Your instructions. Exactly repeat all the records below, omitting the images they hold.

(Revision tracking records)
********************

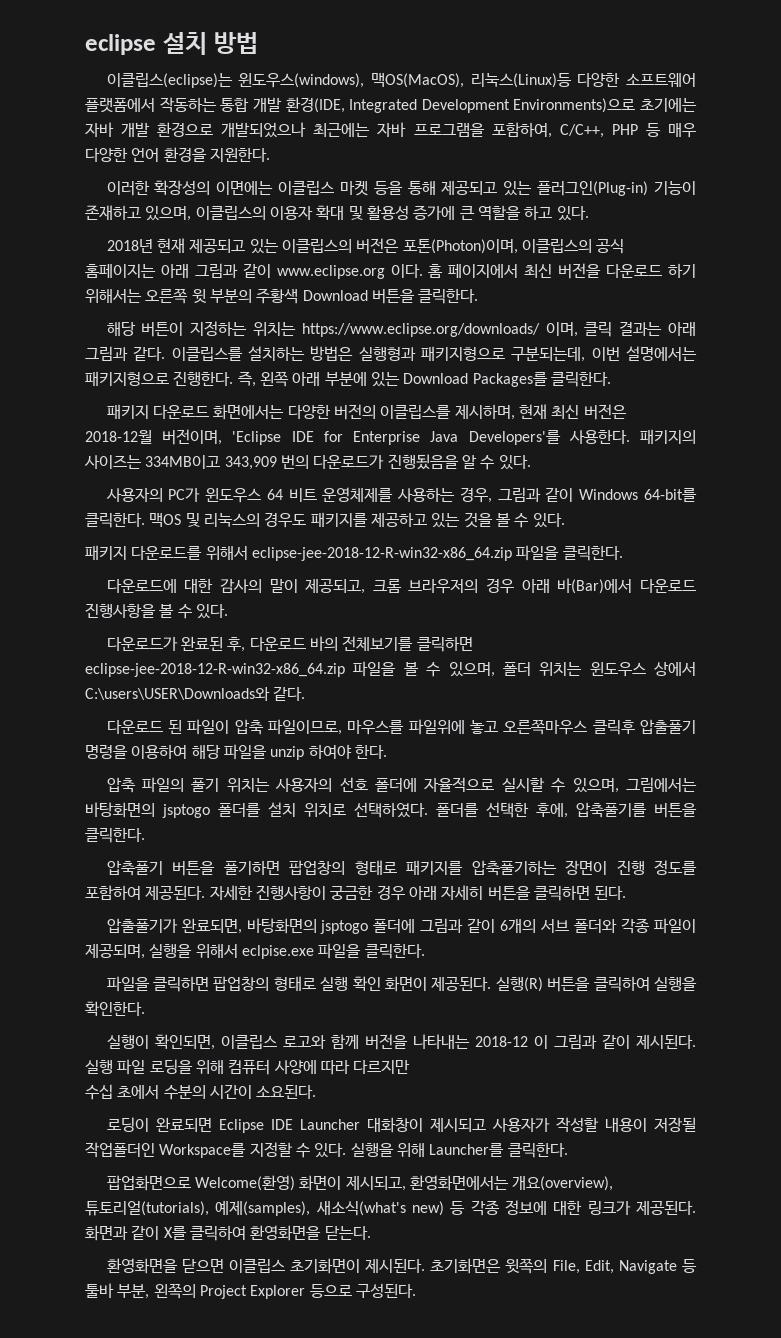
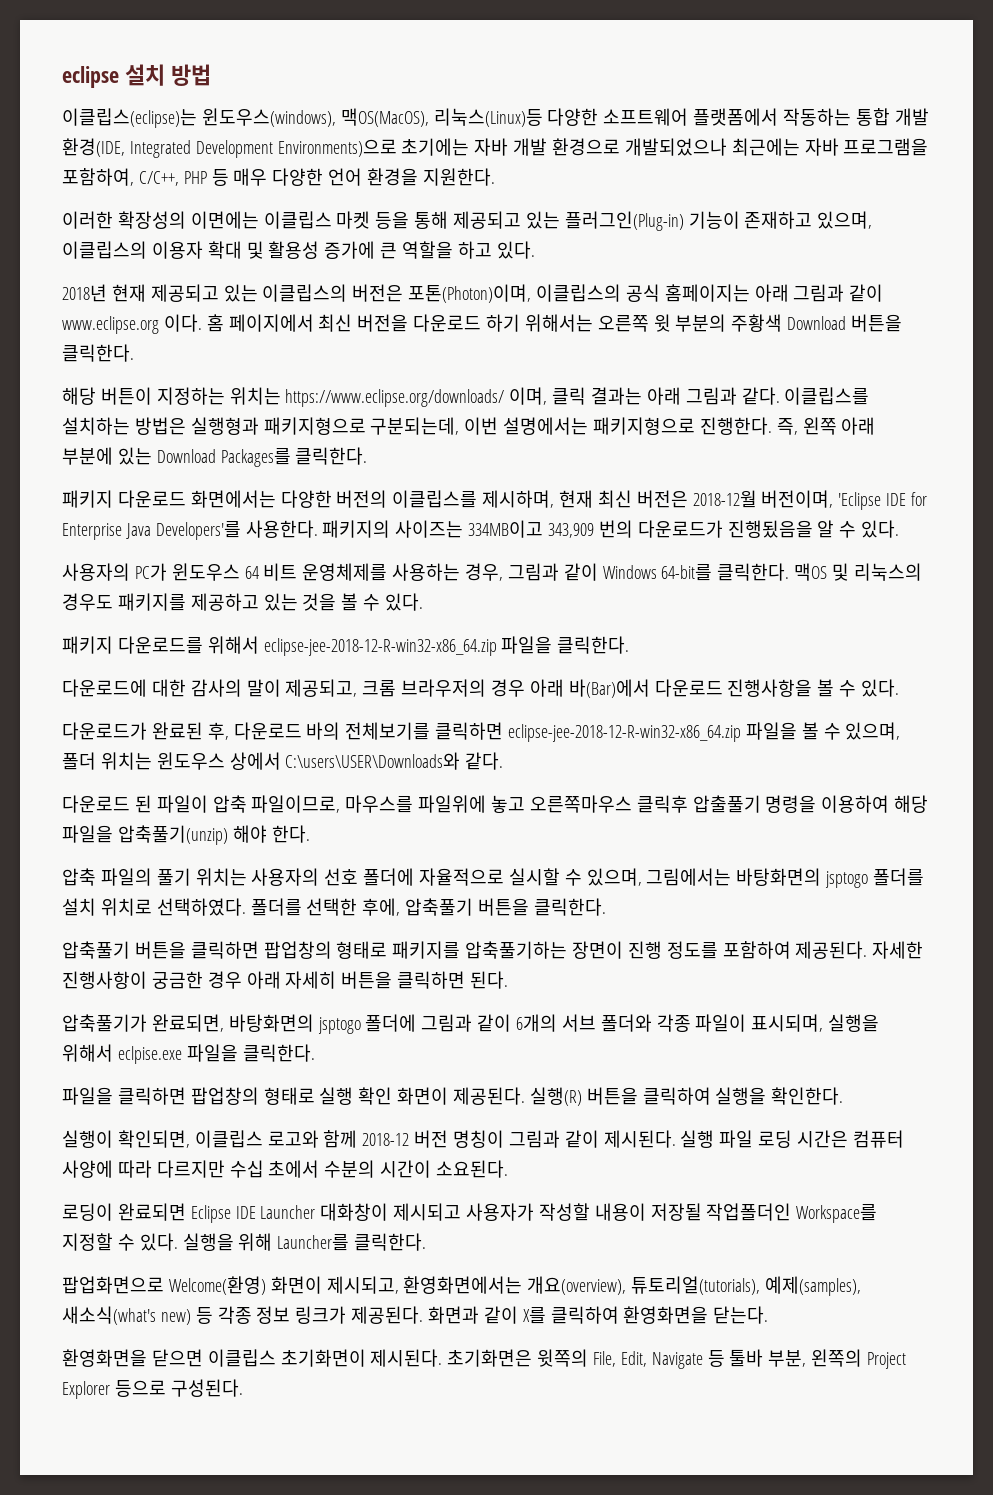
[270,744,352,760] unzip 하여야 -> [117,825,267,845] 압축풀기(unzip) 해야
[576,802,647,818] 압축풀기를 -> [405,898,474,916] 압축풀기
[223,860,280,875] 풀기하면 -> [190,941,259,959] 클릭하면
[106,918,178,933] 압출풀기가 -> [62,1014,147,1032] 압축풀기가
[85,944,145,959] 제공되며, -> [751,1014,824,1032] 표시되며,
[364,1034,548,1050] 버전을 나타내는 2018-12 이 -> [362,1130,505,1148] 2018-12 버전 명칭이
[149,1059,224,1074] 로딩을 위해 -> [758,1130,849,1148] 로딩 시간은
(411, 1067) // -> (225, 1169) none
[504,1200,583,1215] 정보에 대한 -> [256,1306,291,1324] 정보

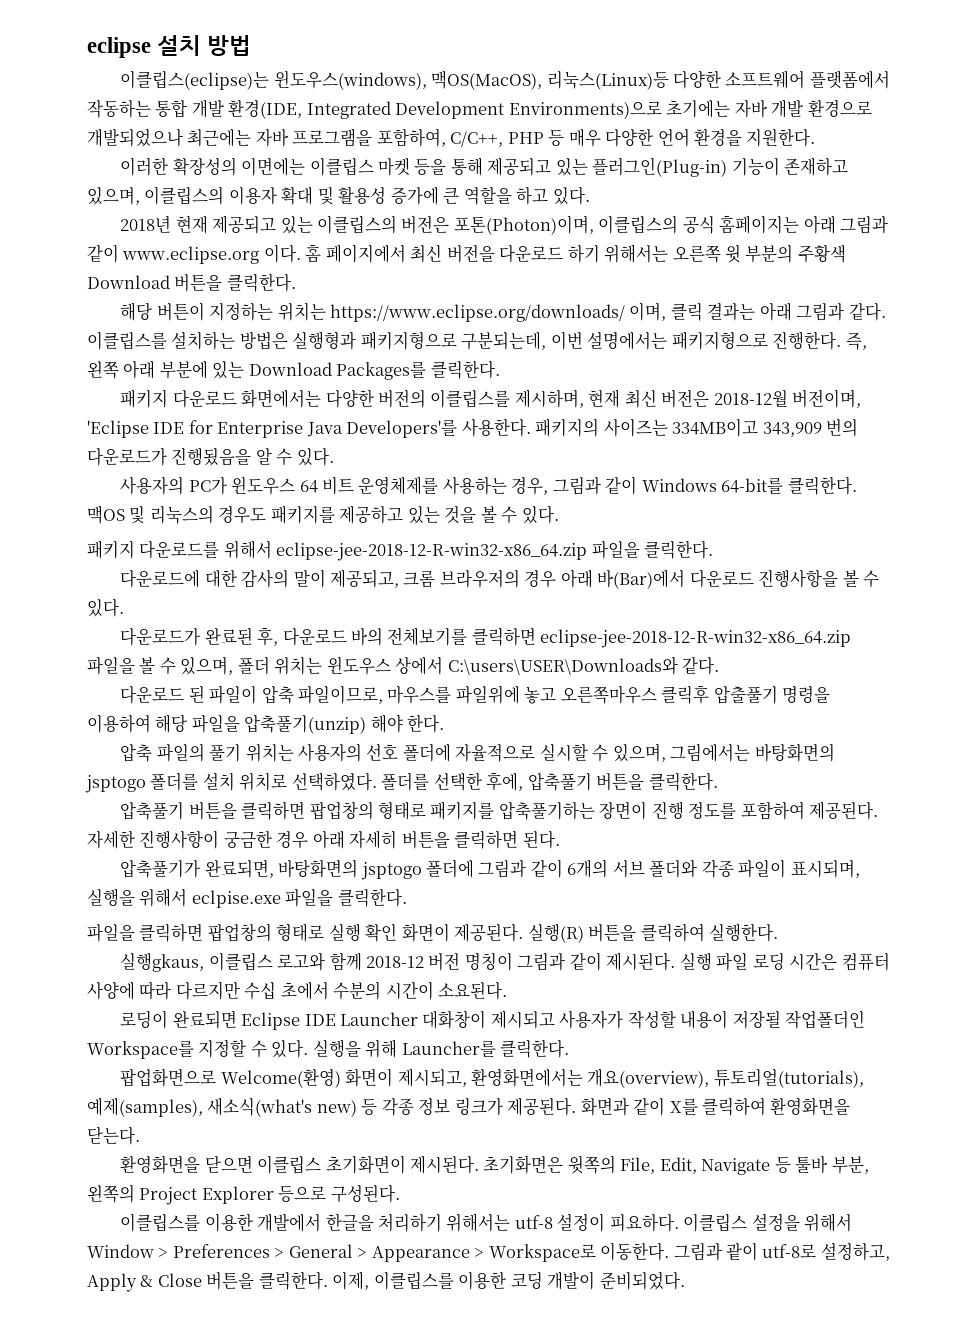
[715,1087,844,1105] [62,1130,190,1148] 실행을 확인한다. // 실행이 확인되면, -> [709,923,779,942] [120,953,205,972] 실행한다. // 실행gkaus,
(243, 1388) none -> [120,1213,853,1232] [87,1242,890,1262] [87,1271,685,1292] // 이클립스를 이용한 개발에서 한글을 처리하기 위해서는 utf-8 설정이 피요하다. 이클립스 설정을 위해서 Window > Preferences > General > Appearance > Workspace로 이동한다. 그림과 괕이 utf-8로 설정하고, Apply & Close 버튼을 클릭한다. 이제, 이클립스를 이용한 코딩 개발이 준비되었다.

********************

Solved problem.
[270,744,352,760] unzip 하여야 -> [117,825,267,845] 압축풀기(unzip) 해야
[576,802,647,818] 압축풀기를 -> [405,898,474,916] 압축풀기
[223,860,280,875] 풀기하면 -> [190,941,259,959] 클릭하면
[106,918,178,933] 압출풀기가 -> [62,1014,147,1032] 압축풀기가
[85,944,145,959] 제공되며, -> [751,1014,824,1032] 표시되며,
[364,1034,548,1050] 버전을 나타내는 2018-12 이 -> [362,1130,505,1148] 2018-12 버전 명칭이
[149,1059,224,1074] 로딩을 위해 -> [758,1130,849,1148] 로딩 시간은
(411, 1067) // -> (225, 1169) none
[504,1200,583,1215] 정보에 대한 -> [256,1306,291,1324] 정보

[715,1087,844,1105] [62,1130,190,1148] 실행을 확인한다. // 실행이 확인되면, -> [709,923,779,942] [120,953,205,972] 실행한다. // 실행gkaus,
(243, 1388) none -> [120,1213,853,1232] [87,1242,890,1262] [87,1271,685,1292] // 이클립스를 이용한 개발에서 한글을 처리하기 위해서는 utf-8 설정이 피요하다. 이클립스 설정을 위해서 Window > Preferences > General > Appearance > Workspace로 이동한다. 그림과 괕이 utf-8로 설정하고, Apply & Close 버튼을 클릭한다. 이제, 이클립스를 이용한 코딩 개발이 준비되었다.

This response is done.